- Exercise -
Lines from the opening of the material through the line containing "thumb tip: (190, 73)" must be duplicated word for word. Pictures are not.
● ● ● ● ● ● ●
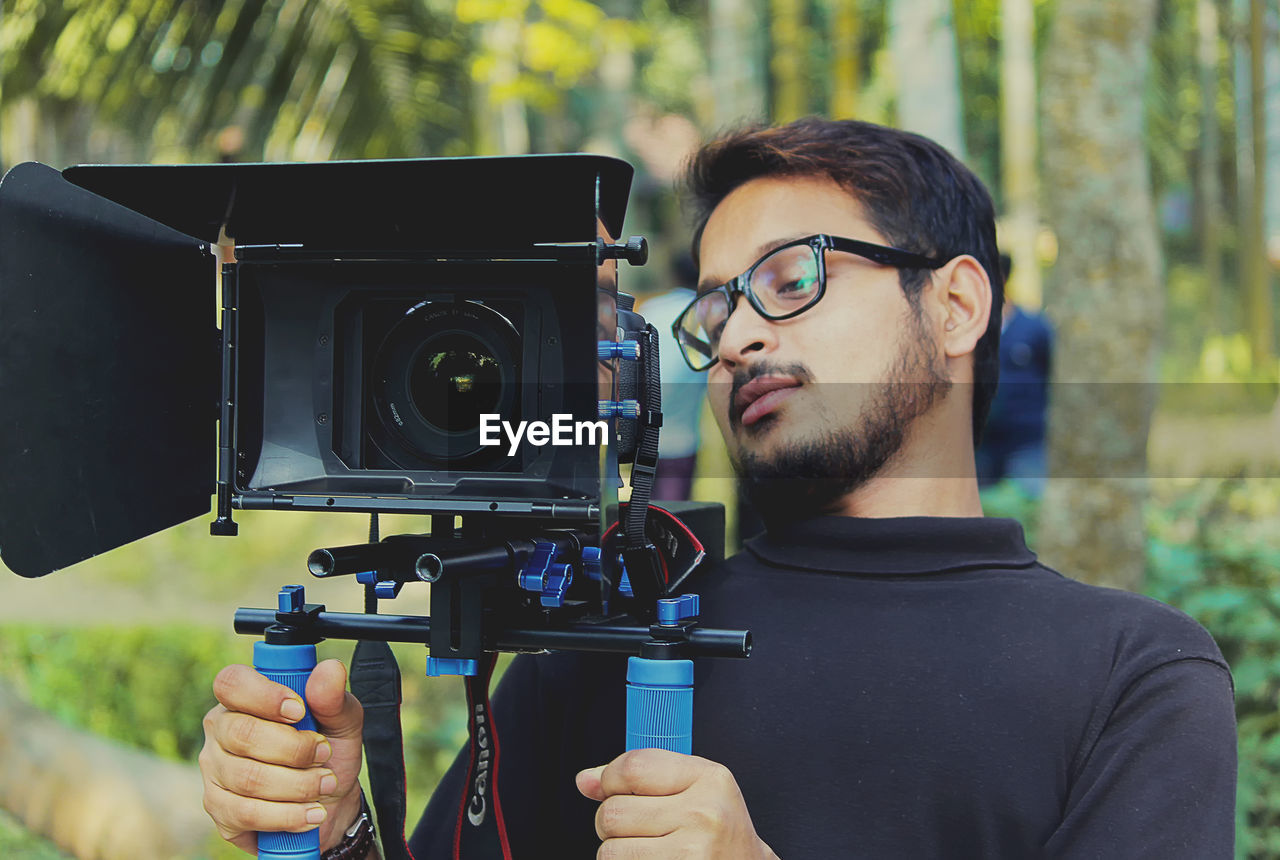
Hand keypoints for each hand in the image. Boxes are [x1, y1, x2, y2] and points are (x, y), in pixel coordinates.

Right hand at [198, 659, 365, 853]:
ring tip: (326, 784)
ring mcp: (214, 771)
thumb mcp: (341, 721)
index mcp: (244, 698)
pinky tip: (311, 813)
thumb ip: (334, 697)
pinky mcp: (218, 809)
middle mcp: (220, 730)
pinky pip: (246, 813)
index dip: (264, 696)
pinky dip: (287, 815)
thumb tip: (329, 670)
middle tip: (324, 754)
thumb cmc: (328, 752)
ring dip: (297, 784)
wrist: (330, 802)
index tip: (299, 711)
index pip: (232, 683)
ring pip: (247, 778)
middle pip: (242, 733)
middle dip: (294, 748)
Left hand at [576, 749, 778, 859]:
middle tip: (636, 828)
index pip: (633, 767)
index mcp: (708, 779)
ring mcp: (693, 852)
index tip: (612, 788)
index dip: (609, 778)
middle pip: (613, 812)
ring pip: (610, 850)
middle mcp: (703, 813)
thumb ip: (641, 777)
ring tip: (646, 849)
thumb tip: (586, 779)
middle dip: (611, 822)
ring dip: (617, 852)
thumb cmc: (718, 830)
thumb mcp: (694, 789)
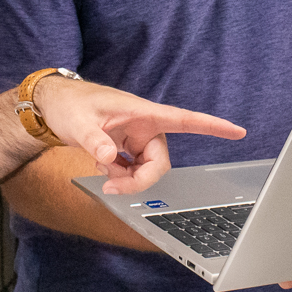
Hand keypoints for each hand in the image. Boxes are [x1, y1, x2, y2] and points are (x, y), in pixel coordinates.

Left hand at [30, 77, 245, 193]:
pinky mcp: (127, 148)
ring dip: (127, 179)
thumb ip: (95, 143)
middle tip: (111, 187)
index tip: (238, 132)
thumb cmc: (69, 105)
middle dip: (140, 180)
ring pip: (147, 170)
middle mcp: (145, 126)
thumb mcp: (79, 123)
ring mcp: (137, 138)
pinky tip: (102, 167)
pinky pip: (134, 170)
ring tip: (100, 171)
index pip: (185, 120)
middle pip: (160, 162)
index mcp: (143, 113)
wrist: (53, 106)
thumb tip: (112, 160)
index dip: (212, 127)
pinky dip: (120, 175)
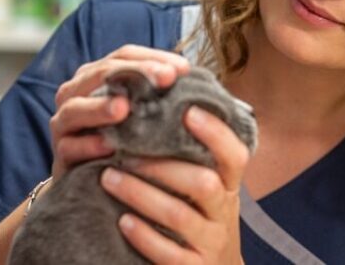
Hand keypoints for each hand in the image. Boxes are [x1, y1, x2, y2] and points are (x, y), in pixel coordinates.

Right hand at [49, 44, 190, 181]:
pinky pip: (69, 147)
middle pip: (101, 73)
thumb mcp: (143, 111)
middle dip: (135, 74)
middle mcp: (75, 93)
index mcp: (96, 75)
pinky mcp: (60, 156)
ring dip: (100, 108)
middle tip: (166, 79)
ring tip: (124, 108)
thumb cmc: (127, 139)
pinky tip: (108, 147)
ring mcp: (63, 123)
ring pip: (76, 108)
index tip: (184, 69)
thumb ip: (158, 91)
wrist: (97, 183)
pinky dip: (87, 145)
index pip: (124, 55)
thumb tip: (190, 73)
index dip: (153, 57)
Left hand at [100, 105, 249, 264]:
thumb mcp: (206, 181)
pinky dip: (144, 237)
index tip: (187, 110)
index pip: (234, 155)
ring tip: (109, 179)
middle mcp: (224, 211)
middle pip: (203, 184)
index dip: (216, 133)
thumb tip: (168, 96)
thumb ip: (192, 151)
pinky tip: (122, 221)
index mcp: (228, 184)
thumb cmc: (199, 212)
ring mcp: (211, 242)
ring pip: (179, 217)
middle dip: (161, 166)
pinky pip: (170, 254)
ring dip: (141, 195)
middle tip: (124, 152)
● ● ● ● ● ● ●
- Your solution -
Hand keypoints for each hand in the image. Boxes are [x1, y1, x2, y2] and points are (x, y), in pixel coordinates.

Right hand at [198, 659, 365, 853]:
ring tip: (326, 784)
ring mcp: (214, 771)
thumb mcp: (341, 721)
index mcp: (244, 698)
pinky tip: (311, 813)
thumb ip: (334, 697)
pinky mcp: (218, 809)
middle mcp: (220, 730)
pinky pip: (246, 813)
index dip: (264, 696)
pinky dip: (287, 815)
thumb tip: (329, 670)
middle tip: (324, 754)
thumb cmc: (328, 752)
ring dip: (297, 784)
wrist: (330, 802)
index tip: (299, 711)
index pip: (232, 683)
ring pip: (247, 778)
middle pip: (242, 733)
middle dip: (294, 748)
Left hand at [576, 749, 778, 859]:
middle tip: (636, 828)
index pip: (633, 767)
index mcp: (708, 779)
ring mcp: (693, 852)
index tip: (612, 788)
index dip: (609, 778)
middle pip: (613, 812)
ring pip: (610, 850)
middle mcp: (703, 813)
thumb ip: (641, 777)
ring tip: (646, 849)
thumb tip: (586, 779)
middle dip: (611, 822)
ring dip: (617, 852)
thumb cmc: (718, 830)
thumb mcp: (694, 789)
Hand keypoints for each hand in the image. Boxes are [x1, y1, x2, y2] and points are (x, y), in pixel coordinates.

Left hand at [30, 77, 245, 193]:
pinky mcp: (127, 148)
ring dip: (127, 179)
thumb ip: (95, 143)
middle tip: (111, 187)
index tip: (238, 132)
thumb cmc: (69, 105)
middle dip: (140, 180)
ring pip: (147, 170)
middle mcp: (145, 126)
thumb mcp: (79, 123)
ring mcp: (137, 138)
pinky tip: (102, 167)
pinky pip: (134, 170)
ring tip: (100, 171)
index pip: (185, 120)
middle pip: (160, 162)
index mcp: (143, 113)
wrist: (53, 106)
thumb tip: (112, 160)
index dip: (212, 127)
pinky dip: (120, 175)
Hand keypoints for each hand in the image. Boxes are [x1, y1, x2, y2] and points are (x, y), in pixel coordinates.

Right hand at [49, 44, 190, 181]:
pinky pip: (69, 147)
middle pip: (101, 73)
thumb mcp: (143, 111)
middle dip: (135, 74)
middle mcp: (75, 93)
index mcp: (96, 75)
pinky mcp: (60, 156)
ring dip: (100, 108)
middle tip: (166, 79)
ring tip: (124, 108)
thumb cmc: (127, 139)
pinky tip: (108, 147)
ring mcp: (63, 123)
ring pip: (76, 108)
index tip: (184, 69)
thumb ip: (158, 91)
wrist: (97, 183)
pinky dip: (87, 145)
index pip: (124, 55)
thumb tip: (190, 73)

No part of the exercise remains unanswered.